Ok..Alaska is great, but then you also have seizmic concerns, also you idea of "bolting" the sonotubes isn't something that would work anyway. Sonotubes are cardboard forms for cylidrical concrete pours. IMO you would need to use rock drills to set pins in the boulders, and then pour to attach. That makes sense I suppose, because the boulders are probably bedrock for your area. However, if they are not deep enough, heave will then become an issue. I am not pessimistic, and I admire anyone with the initiative to build on any scale, IMO you should get the best information possible to determine what you are going to build will work. Good luck.


----------



## manhattan42 (Jun 4, 2006)

Alaska ia also a very BIG place, and what may work in one location will not work in another.

In most instances you would need to place your foundation below frost depth or to permafrost as the case might be.

Boulders can move and heave when in forozen soil and can move in a quake.

I agree with the others, that this project requires professional _local_ assistance in the design stages.

No one is questioning your abilities nor desire to build, but knowing how to build it right is the key.

You don't want to spend a lot of your or your lender's money and end up with a defective dwelling needing thousands in repairs because it wasn't engineered properly.

Even we professionals consult experts when knowledge beyond our capacity is required.

Nothing wrong with getting proper advice.

Please get it from local structural and design pros.

regards


----------



## BigJimmy (Jun 30, 2006)

I am a degreed engineer and I have spent the last 13 years working in construction where I've had the opportunity to watch how things are built and glean important techniques and tips from a variety of skilled trade professionals firsthand. I pride myself on the carpentry, plumbing, electrical and finish work skills that I've learned over the years and I agree that there is certainly a great satisfaction from doing the job yourself.

Regardless of the requirements of your particular municipality, I would definitely consult a licensed SE regarding your foundation design. There a so many variables regarding soil and civil conditions that dictate which design parameters/details are feasible and to what degree. A foundation design that is suitable for one geographical area may be completely unacceptable for another. And, if your area is such that the structural design must meet seismic requirements, you're talking a whole different ball of wax altogether. You say "most people who have no experience OVER BUILD." From what I've seen a jillion times, people with no experience build things that are strange, crazy, atypical and often destined to operate inefficiently/incorrectly, if not simply fail altogether. You can overbuild a structure all you want but if the design is flawed, it won't make a lick of difference.
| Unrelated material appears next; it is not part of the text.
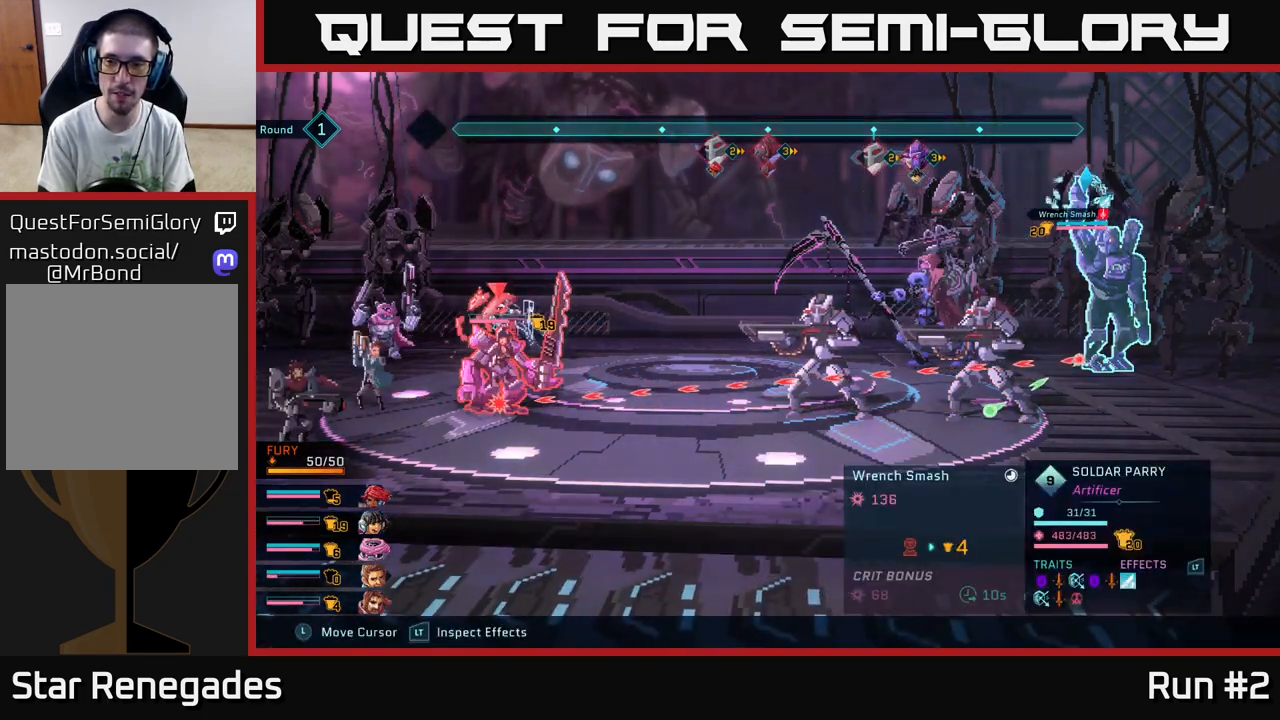
{"buttons": ["R2"], "left_stick": "center", "right_stick": "center", "events": []}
Honestly, consult a licensed SE (Structural Engineer) on this one.


----------



## billy1978 (Dec 23, 2006)

Dont be discouraged by suggestions of hiring SE's in order to design and build your own home. There are definately ways to design and build a structurally sound residence without the aid of an SE-people having been doing so for hundreds of years. First suggestion I have is to scan your area for houses with similar design ideas of your own and question the owners about the how the foundation was built and what materials were used. Im sure they would be more than happy to give you information especially if you compliment them on how nice their home is! It seems you have a general knowledge of construction and in reality that is all that is needed to build your own home. Your idea of drilling into bedrock to anchor your sonotube pillars, in my opinion, is a great idea and I have done it myself. I built a cabin in Northern Ontario where huge boulders, the size of houses, are virtually everywhere beneath 2 to 6 feet of topsoil. My neighbor simply set the pillars right on top of the boulders without any anchoring whatsoever. The majority of cabins and houses are built in this manner because of characteristics of the terrain. Some of these houses are extremely big and very old and they are still structurally sound and being lived in to this day, and most were built by their original owners such as you and I who were by no means engineers or even certified builders. 
Get some advice and information from your neighbors, such as I did, and this should give you a general idea if your foundation design is safe or not. Good luck with your project and enjoy the experience!


----------



## 907civilPE (Jun 28, 2011)

*Sonatube foundation*

I am an Alaskan registered Civil-Structural Engineer with 34 years of experience. I know Chickaloon. Unless you are building a chicken coop or an out house you need a knowledgable professional with local experience. You don't know what you are doing and you could end up killing yourself and or your family. Get an engineer, architect or a builder who is licensed to do the kind or work you are trying to do. Charging ahead without knowledgable people helping and you will end up spending more time and money and end up with worthless and or dangerous junk. A wise man seeks counsel, a fool never does.


----------



## Joe Carola (Apr 14, 2006)

chickaloon said:


> in the meantime i thought perhaps some of you pessimists may be interested in how buildings are constructed here.
> .


This is the exact reason why this forum is dangerous because most of the time people will answer ignorant people like this without even caring about whether or not the person is getting permits and inspections. This comedian at least claims he don't need them and has an attitude. This comedian is a waste of time...if anyone tries to help him...they are just as bad.


----------



## concretemasonry (Oct 10, 2006)

Since almost all of the posts are over 5 years old, maybe the best question is to ask is not "how buildings are buit here?", but "how should they be built after looking at the results".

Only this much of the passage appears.